To-do item
List all lines in the material below that contain "Satanás".

Input material
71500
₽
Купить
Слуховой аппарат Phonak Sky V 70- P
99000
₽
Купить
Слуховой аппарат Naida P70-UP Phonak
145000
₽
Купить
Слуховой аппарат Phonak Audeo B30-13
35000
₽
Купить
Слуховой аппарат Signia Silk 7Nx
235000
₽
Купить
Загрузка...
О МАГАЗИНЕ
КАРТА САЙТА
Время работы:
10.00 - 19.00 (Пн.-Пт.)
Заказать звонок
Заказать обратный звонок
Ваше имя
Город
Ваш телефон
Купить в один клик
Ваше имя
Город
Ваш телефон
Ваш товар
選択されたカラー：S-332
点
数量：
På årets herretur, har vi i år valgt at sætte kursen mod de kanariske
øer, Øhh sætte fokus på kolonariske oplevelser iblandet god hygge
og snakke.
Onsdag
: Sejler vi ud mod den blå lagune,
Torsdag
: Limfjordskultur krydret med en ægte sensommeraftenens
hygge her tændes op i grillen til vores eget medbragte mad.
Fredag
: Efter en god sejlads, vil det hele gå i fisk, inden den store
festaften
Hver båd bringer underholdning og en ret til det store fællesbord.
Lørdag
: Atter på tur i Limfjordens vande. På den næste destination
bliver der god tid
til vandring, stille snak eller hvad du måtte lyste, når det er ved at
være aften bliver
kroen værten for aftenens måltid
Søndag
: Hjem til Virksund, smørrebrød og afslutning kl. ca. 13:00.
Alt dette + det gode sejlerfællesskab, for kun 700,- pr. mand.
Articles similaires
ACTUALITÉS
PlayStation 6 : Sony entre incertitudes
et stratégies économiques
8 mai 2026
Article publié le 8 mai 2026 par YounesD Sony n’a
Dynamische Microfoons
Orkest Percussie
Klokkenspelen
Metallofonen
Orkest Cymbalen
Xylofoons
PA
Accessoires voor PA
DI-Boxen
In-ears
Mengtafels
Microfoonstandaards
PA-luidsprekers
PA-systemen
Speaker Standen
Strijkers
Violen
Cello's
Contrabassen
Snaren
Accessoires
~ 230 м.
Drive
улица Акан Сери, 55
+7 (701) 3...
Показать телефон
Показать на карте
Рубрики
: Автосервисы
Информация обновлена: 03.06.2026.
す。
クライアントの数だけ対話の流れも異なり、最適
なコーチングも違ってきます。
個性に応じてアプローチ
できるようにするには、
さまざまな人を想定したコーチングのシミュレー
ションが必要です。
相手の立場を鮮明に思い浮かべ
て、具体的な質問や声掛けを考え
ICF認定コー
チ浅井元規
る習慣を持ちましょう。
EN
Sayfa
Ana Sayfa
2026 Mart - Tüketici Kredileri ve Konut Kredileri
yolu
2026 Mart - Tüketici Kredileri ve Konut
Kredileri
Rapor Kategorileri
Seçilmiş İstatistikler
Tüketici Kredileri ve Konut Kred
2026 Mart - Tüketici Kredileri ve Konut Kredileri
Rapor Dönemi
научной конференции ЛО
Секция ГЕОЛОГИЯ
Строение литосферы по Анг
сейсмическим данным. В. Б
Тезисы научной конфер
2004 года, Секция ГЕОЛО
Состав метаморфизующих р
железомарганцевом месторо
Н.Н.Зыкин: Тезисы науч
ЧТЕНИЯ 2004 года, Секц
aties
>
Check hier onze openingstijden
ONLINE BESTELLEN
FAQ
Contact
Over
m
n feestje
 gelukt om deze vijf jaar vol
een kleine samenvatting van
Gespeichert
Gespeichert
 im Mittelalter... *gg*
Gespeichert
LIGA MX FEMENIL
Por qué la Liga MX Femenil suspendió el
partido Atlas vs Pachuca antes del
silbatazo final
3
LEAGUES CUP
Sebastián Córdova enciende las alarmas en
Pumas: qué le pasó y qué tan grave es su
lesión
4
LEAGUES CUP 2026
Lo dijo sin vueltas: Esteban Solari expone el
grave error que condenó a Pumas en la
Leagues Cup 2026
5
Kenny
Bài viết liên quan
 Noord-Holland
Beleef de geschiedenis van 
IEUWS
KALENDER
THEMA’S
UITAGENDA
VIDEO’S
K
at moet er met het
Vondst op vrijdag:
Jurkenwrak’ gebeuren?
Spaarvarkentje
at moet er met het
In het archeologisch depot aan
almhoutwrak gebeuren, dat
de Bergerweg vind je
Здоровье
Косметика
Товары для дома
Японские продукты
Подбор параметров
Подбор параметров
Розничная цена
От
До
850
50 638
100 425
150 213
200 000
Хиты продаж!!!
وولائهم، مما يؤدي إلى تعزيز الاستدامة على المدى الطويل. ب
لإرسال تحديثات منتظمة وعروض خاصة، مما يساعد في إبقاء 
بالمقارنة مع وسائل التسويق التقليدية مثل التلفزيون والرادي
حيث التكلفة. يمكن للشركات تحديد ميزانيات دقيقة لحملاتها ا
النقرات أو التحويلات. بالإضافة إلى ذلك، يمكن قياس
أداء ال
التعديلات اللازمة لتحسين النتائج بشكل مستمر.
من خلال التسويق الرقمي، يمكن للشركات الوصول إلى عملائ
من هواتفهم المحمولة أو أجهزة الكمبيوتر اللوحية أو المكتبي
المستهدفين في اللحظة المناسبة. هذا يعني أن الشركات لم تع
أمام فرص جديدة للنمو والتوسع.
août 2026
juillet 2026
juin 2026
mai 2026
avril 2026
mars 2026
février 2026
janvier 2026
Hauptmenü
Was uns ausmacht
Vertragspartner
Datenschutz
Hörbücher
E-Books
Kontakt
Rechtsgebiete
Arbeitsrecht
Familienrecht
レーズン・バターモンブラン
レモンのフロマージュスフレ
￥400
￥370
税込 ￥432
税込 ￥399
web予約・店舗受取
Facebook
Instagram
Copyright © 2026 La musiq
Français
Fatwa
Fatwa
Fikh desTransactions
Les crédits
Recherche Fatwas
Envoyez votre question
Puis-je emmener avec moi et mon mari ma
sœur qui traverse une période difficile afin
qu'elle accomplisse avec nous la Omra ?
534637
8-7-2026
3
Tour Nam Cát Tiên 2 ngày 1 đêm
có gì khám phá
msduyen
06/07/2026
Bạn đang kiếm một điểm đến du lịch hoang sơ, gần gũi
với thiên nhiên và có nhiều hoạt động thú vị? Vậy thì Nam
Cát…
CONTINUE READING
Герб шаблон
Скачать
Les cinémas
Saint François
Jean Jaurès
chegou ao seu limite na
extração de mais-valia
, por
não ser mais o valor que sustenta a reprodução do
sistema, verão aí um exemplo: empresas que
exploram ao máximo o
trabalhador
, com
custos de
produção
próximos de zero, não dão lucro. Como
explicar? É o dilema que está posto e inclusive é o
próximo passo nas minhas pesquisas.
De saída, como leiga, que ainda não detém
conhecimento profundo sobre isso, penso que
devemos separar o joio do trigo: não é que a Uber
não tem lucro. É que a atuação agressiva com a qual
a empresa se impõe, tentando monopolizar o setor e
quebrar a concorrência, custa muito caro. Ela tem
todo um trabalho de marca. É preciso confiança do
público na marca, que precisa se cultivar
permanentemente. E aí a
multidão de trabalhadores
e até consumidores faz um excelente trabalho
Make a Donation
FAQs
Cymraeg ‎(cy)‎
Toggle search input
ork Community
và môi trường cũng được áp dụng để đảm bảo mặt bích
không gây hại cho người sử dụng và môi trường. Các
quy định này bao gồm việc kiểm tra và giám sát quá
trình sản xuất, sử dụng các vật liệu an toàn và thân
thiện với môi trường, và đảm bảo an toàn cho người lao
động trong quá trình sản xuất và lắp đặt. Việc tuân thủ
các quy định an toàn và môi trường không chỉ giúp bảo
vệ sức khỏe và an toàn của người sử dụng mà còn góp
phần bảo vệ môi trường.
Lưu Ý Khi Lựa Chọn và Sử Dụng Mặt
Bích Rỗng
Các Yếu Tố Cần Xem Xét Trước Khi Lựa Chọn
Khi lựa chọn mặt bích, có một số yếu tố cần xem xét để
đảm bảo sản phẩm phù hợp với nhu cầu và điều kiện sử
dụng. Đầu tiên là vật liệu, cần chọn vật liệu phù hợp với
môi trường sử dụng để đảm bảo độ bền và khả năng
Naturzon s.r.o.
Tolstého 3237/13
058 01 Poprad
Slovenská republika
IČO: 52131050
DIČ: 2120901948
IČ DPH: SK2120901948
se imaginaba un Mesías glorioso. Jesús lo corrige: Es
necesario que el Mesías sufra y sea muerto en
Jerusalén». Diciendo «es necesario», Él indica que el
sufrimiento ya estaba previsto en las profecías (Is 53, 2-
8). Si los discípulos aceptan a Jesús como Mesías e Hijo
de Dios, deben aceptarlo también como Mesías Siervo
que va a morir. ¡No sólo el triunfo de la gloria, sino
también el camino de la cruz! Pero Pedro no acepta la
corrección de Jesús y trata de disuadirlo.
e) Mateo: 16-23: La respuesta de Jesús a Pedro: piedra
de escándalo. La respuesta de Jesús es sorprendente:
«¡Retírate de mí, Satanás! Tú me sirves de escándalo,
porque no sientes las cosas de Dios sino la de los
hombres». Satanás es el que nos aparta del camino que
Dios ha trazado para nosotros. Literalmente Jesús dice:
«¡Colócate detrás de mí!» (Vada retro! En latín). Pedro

Reply to the exercise
«¡Retírate de mí, Satanás! Tú me sirves de escándalo,
hombres». Satanás es el que nos aparta del camino que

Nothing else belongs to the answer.